## Ausgewählter Text
_ _ _
Hiero (Flugmotor)
Hiero ist die Bezeichnung einer Serie von stehenden flüssigkeitsgekühlten Flugmotoren aus dem früheren Österreich-Ungarn, die ab 1908 vom damals bekannten Rennfahrer Otto Hieronimus konstruiert wurden. Die ersten Versionen von 1911 bis 1914 waren in Serie gefertigte Vierzylinder-Reihenmotoren, die nur begrenzte militärische Anwendung fanden. Die nachfolgenden größeren Reihen-Sechszylinder, die ab 1915 im Ersten Weltkrieg in diversen Flugzeugtypen der k.u.k. Luftfahrtruppen zum Einsatz kamen, waren entwurfstechnisch vom einige Jahre zuvor erschienenen hoch angesehenen Austro-Daimler Typ 6 (AD6) beeinflusst, besaßen jedoch mehr Leistung und bewährten sich ebenfalls. Nach dem Krieg wurden diese Triebwerke in der Tschechoslowakei als einem der Nachfolgestaaten der in Auflösung befindlichen Donaumonarchie in den beiden späten Ausführungen L und N noch einige Jahre gebaut. In der neu gegründeten Republik Österreich wurde nach 1918 für einige Jahre nur noch der neue kleine Zweizylinder-Hiero Typ T hergestellt, der jedoch für Kleinflugzeuge vorgesehen war und mit den großen Sechszylindern nichts mehr gemein hatte.
In der Literatur findet sich zum Teil auch die vom Namen des Konstrukteurs übernommene (allerdings nicht korrekte) Namensbezeichnung Hieronimus oder Hieroymus. Des Weiteren werden die Vierzylinder-Versionen manchmal auch als Hiero 4 sowie die Sechszylinder als Hiero 6 zitiert.
Geschichte
Die Anfänge
Die Hiero genannten Flugmotoren wurden von Otto Hieronimus entworfen, einem in den frühen Jahren des 20. Jahrhunderts berühmten österreichischen Automobilrennfahrer, der für seinen Aeroplanmotor die ersten fünf Buchstaben seines Familiennamens als Markenbezeichnung wählte. Hieronimus, der sich auch für die Luftfahrt interessierte, jedoch niemals selbst das Fliegen erlernte, war davon überzeugt, mit seinen Kenntnissen und Erfahrungen als Rennfahrer bzw. Mechaniker auch einen speziell entwickelten Flugzeugmotor konstruieren zu können. Damit wollte er die meist in der Leistung unzureichenden sowie oftmals noch störungsanfälligen zeitgenössischen Triebwerke ersetzen, die fast immer von Kraftfahrzeug- bzw. Automobilmotoren abgeleitet waren. Mit dieser Idee gehörte Hieronimus zu den Pionieren des Flugmotorenbaus im eigentlichen Sinne des Zwecks und avancierte mit seiner Arbeit zum Konstrukteur. Da Hieronimus zwar über Kapital sowie Rückendeckung aus Politik und Militär, jedoch nicht über eigene Werksanlagen verfügte, um entsprechende Motoren konstruieren sowie erproben zu können, sah er sich in seiner Heimat – dem damaligen Österreich-Ungarn – nach einem Partner-Unternehmen um, bei dem er dann sogleich mit den Entwurfsarbeiten für seine „Aeroplanmotoren“ beginnen konnte.
_ _ _
## Arbeitsauftrag 1
Warum suchte sich Otto Hieronimus laut dem Text über den Flugmotor Hiero in Österreich-Ungarn ein Partner-Unternehmen?
## Arbeitsauftrag 2
Benenne im Text über den Flugmotor Hiero „Hiero 4“ in „Hiero IV“ um. Gib dazu den Abschnitt wieder, der bei den Worten „In der Literatur“ beginnt und nach „Hiero 6 zitiert.“ endet.
## Arbeitsauftrag 3
Beantworte zum Text über den Flugmotor Hiero:
(a) Ab welchem Jahr konstruierte Otto Hieronimus die Motoren?
(b) In welchen beiden späten Ausführungen wurden die Triebwerke nach dem Krieg in der Tschechoslowakei gebaut?
(c) Wie viele Buchstaben seines Familiennamens wählte Hieronimus als Markenbezeichnung?

## Bereitgestellte Daten
_ _ _
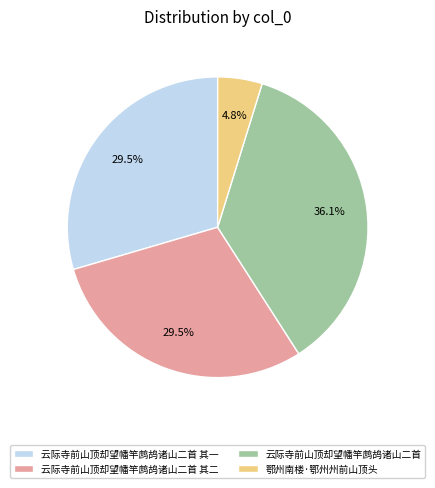

What is the largest slice in the pie chart?

云际寺前山顶却望幡竿鹧鸪诸山二首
_ _ _
## Lösung 1
Er verfügte zwar über Kapital sowie Rückendeckung aus Politik und Militär, hatte aber keine eigenen Werksanlagen, um seine Motoren konstruieren und erproben zu können.

## Lösung 2
In der Literatur findet sich zum Teil auch die vom Namen des Konstrukteurs übernommene (allerdings nicht korrekte) Namensbezeichnung Hieronimus oder Hieroymus. Des Weiteren werden die Vierzylinder-Versionen manchmal auch als Hiero IV sowie die Sechszylinder als Hiero 6 zitiert.

## Lösung 3
(a) Ab 1908.
(b) In den Ausführungen L und N.
(c) Die ersten fünf Buchstaben.